[Source records]
╔══

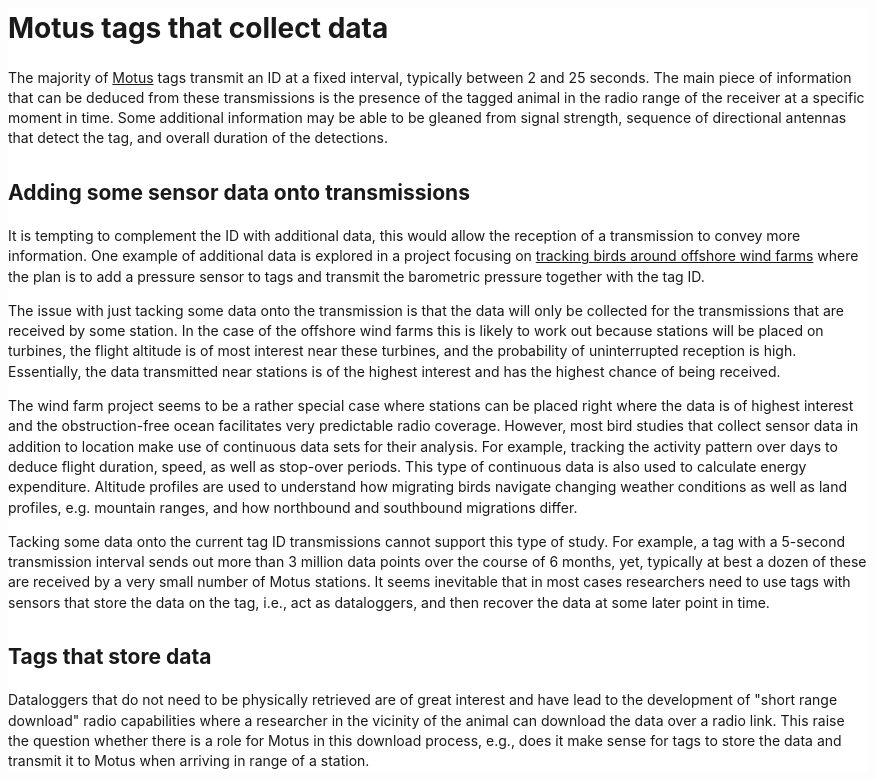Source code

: Motus tags that collect data
============================

The majority of [Motus](https://motus.org) tags transmit an ID at a fixed interval,
typically between 2 and 25 seconds.
The main piece of information that can be deduced from these transmissions is the presence of the
tagged animal in the radio range of the receiver at a specific moment in time.
Some additional information may be able to be gleaned from signal strength, sequence of directional
antennas that detect the tag, and overall duration of the detections.

## Adding some sensor data onto transmissions

It is tempting to complement the ID with additional data, this would allow the
reception of a transmission to convey more information.
One example of additional data is explored in a project focusing on
[tracking birds around offshore wind farms](https://motus.org/groups/Atlantic-Offshore-Wind/)
where the plan is to add a pressure sensor to tags and transmit the barometric pressure
together with the tag ID.

The issue with just tacking some data onto the transmission is that the data will only be collected
for the transmissions that are received by some station.
In the case of the offshore wind farms this is likely to work out because stations will be placed on
turbines, the flight altitude is of most interest near these turbines, and the probability of 
uninterrupted reception is high.
Essentially, the data transmitted near stations is of the highest interest and has the highest
chance of being received.

The wind farm project seems to be a rather special case where stations can be placed right where
the data is of highest interest and the obstruction-free ocean facilitates very predictable radio
coverage.
However, most bird studies that collect sensor data in addition to location make use of continuous
data sets for their analysis.
For example, tracking the activity pattern over days to deduce flight duration, speed,
as well as stop-over periods.
This type of continuous data is also used to calculate energy expenditure.
Altitude profiles are used to understand how migrating birds navigate changing weather conditions as
well as land profiles, e.g. mountain ranges, and how northbound and southbound migrations differ.

Tacking some data onto the current tag ID transmissions cannot support this type of study.
For example, a tag with a 5-second transmission interval sends out more than 3 million data points
over the course of 6 months, yet, typically at best a dozen of these are received by a very small
number of Motus stations. It seems inevitable that in most cases researchers need to use tags
with sensors that store the data on the tag, i.e., act as dataloggers, and then recover the data
at some later point in time.

## Tags that store data

Dataloggers that do not need to be physically retrieved are of great interest and have lead to the
development of "short range download" radio capabilities where a researcher in the vicinity of the
animal can download the data over a radio link. This raise the question whether there is a role for
Motus in this download process, e.g., does it make sense for tags to store the data and transmit
it to Motus when arriving in range of a station.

╚══

To do: Put each line of the data above into a numbered list, skipping the blank lines. Leave the picture out of your answer.

Exercise result:
1. Source code
2. : Motus tags that collect data
3. ============================
4. The majority of [Motus](https://motus.org) tags transmit an ID at a fixed interval,
5. typically between 2 and 25 seconds.
6. The main piece of information that can be deduced from these transmissions is the presence of the
7. tagged animal in the radio range of the receiver at a specific moment in time.
8. Some additional information may be able to be gleaned from signal strength, sequence of directional
9. antennas that detect the tag, and overall duration of the detections.
10. ## Adding some sensor data onto transmissions
11. It is tempting to complement the ID with additional data, this would allow the
12. reception of a transmission to convey more information.
13. One example of additional data is explored in a project focusing on
14. [tracking birds around offshore wind farms](https://motus.org/groups/Atlantic-Offshore-Wind/)
15. where the plan is to add a pressure sensor to tags and transmit the barometric pressure
16. together with the tag ID.
17. The issue with just tacking some data onto the transmission is that the data will only be collected
18. for the transmissions that are received by some station.
19. In the case of the offshore wind farms this is likely to work out because stations will be placed on
20. turbines, the flight altitude is of most interest near these turbines, and the probability of 
21. uninterrupted reception is high.
22. Essentially, the data transmitted near stations is of the highest interest and has the highest
23. chance of being received.
24. The wind farm project seems to be a rather special case where stations can be placed right where
25. the data is of highest interest and the obstruction-free ocean facilitates very predictable radio
26. coverage.
27. However, most bird studies that collect sensor data in addition to location make use of continuous
28. data sets for their analysis.
29. For example, tracking the activity pattern over days to deduce flight duration, speed,
30. as well as stop-over periods.
31. This type of continuous data is also used to calculate energy expenditure.
32. Altitude profiles are used to understand how migrating birds navigate changing weather conditions as
33. well as land profiles, e.g. mountain ranges, and how northbound and southbound migrations differ.
34. Tacking some data onto the current tag ID transmissions cannot support this type of study.
35. For example, a tag with a 5-second transmission interval sends out more than 3 million data points
36. over the course of 6 months, yet, typically at best a dozen of these are received by a very small
37. number of Motus stations. It seems inevitable that in most cases researchers need to use tags
38. with sensors that store the data on the tag, i.e., act as dataloggers, and then recover the data
39. at some later point in time.
40. ## Tags that store data
41. Dataloggers that do not need to be physically retrieved are of great interest and have lead to the
42. development of "short range download" radio capabilities where a researcher in the vicinity of the
43. animal can download the data over a radio link. This raise the question whether there is a role for
44. Motus in this download process, e.g., does it make sense for tags to store the data and transmit
45. it to Motus when arriving in range of a station.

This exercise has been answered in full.